| Jouw doel |
Neem alle regels uit de onderstaande gegevens letterlijk over, zonder iets te wijzigen.

| Benodigd materiaal |
* * * *

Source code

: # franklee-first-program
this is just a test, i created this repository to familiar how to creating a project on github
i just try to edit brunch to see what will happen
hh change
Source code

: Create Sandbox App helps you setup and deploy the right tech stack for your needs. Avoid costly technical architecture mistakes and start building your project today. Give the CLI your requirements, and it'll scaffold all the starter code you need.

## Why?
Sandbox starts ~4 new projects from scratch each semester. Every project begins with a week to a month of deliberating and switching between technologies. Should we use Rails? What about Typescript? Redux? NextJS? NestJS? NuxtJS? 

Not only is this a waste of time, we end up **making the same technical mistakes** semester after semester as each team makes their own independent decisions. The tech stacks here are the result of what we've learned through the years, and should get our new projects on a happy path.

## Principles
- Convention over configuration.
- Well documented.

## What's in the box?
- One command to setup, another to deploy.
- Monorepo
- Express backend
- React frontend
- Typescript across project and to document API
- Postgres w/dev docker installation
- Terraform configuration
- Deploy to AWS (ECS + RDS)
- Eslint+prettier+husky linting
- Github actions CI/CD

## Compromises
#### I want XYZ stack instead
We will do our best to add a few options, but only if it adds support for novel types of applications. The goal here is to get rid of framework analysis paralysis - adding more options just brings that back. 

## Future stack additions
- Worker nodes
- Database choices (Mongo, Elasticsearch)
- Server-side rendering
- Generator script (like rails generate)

* * * *

| Resultaat hieronder |
Source code

: # franklee-first-program
this is just a test, i created this repository to familiar how to creating a project on github
i just try to edit brunch to see what will happen
hh change
Source code

: Create Sandbox App helps you setup and deploy the right tech stack for your needs. Avoid costly technical architecture mistakes and start building your project today. Give the CLI your requirements, and it'll scaffold all the starter code you need.

## Why?
Sandbox starts ~4 new projects from scratch each semester. Every project begins with a week to a month of deliberating and switching between technologies. Should we use Rails? What about Typescript? Redux? NextJS? NestJS? NuxtJS? 

Not only is this a waste of time, we end up **making the same technical mistakes** semester after semester as each team makes their own independent decisions. The tech stacks here are the result of what we've learned through the years, and should get our new projects on a happy path.

## Principles
- Convention over configuration.
- Well documented.

## What's in the box?
- One command to setup, another to deploy.
- Monorepo
- Express backend
- React frontend
- Typescript across project and to document API
- Postgres w/dev docker installation
- Terraform configuration
- Deploy to AWS (ECS + RDS)
- Eslint+prettier+husky linting
- Github actions CI/CD

## Compromises
#### I want XYZ stack instead
We will do our best to add a few options, but only if it adds support for novel types of applications. The goal here is to get rid of framework analysis paralysis - adding more options just brings that back. 

## Future stack additions
- Worker nodes
- Database choices (Mongo, Elasticsearch)
- Server-side rendering
- Generator script (like rails generate)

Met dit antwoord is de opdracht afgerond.